Writing good content for your website or blog comes easy to some people. If your strengths happen to focus elsewhere, don’t despair. Writing, like everything else, is a skill that you can improve with practice. The process will become easy as your expertise develops.

The Five Ws - essons taught in J-school can be applied to writing web content. Journalists include five fundamentals in everything they write: Who? What? When? Where? Why? Use these Five Ws as a formula to help you write better and faster.

Who is the information going to help? Even in a tightly focused niche, there are sub-niches. Let readers know in the first paragraph – if not in the title itself – who will benefit from the words that follow. This article, for example, is intended for webmasters and blog owners who don’t consider themselves writers.

What is the point of your article? One of the quickest ways to lose readers is to ramble. Avoid that mistake by making your point early in the post, then supporting or explaining it in subsequent paragraphs.

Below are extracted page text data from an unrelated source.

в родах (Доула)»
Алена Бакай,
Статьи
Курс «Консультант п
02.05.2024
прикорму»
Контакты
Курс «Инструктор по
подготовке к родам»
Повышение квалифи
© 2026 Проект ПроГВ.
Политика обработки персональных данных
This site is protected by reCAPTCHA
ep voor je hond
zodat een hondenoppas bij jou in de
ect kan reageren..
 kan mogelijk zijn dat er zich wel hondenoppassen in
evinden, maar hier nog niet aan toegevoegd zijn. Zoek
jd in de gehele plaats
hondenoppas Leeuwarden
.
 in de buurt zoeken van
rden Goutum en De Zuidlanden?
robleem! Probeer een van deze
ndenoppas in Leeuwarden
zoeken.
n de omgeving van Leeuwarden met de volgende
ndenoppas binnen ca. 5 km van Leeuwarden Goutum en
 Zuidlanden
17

When does the information apply? A cooking blog, for instance, might offer ideas for a variety of circumstances, such as “quick meals for busy weeknights” or “light summer dinners” or “tasty recipes for those on a budget.”

“Where” covers location. Remember to tell readers where to go when writing about a place or event. If you’re writing about something in cyberspace, provide the url and relevant instructions on how to navigate through the website to reach the desired page.

The “why” of the article is often the real selling point. Why should the reader use your tips or buy your product? Because it provides a solution to a problem they have. When explaining why, your words are describing the benefits of the solution.

Keep It Short and Simple - Unlike readers of print media, website and blog visitors aren’t looking for long, highly detailed articles. Web content is more concise, delivering a lot of substance in fewer words.  Keep the vocabulary simple and the sentences brief. Focus each article on a single concept. Aim for 400 to 600 words per article. Ask someone to read it through and give you feedback on clarity before you post it.

Be Conversational - Writing coach Angela Booth advises her students to write as if they were speaking to someone. Imagine a friend asked a question about your topic. How would you respond? Try recording yourself while you talk about your subject, then transcribe the recording. Notice how your conversational speech is casual and flows naturally. Strive for this same tone and flow in your writing.

Developing your writing skills won’t happen overnight, but with time and practice, your expertise will grow steadily. Remember, practice makes perfect!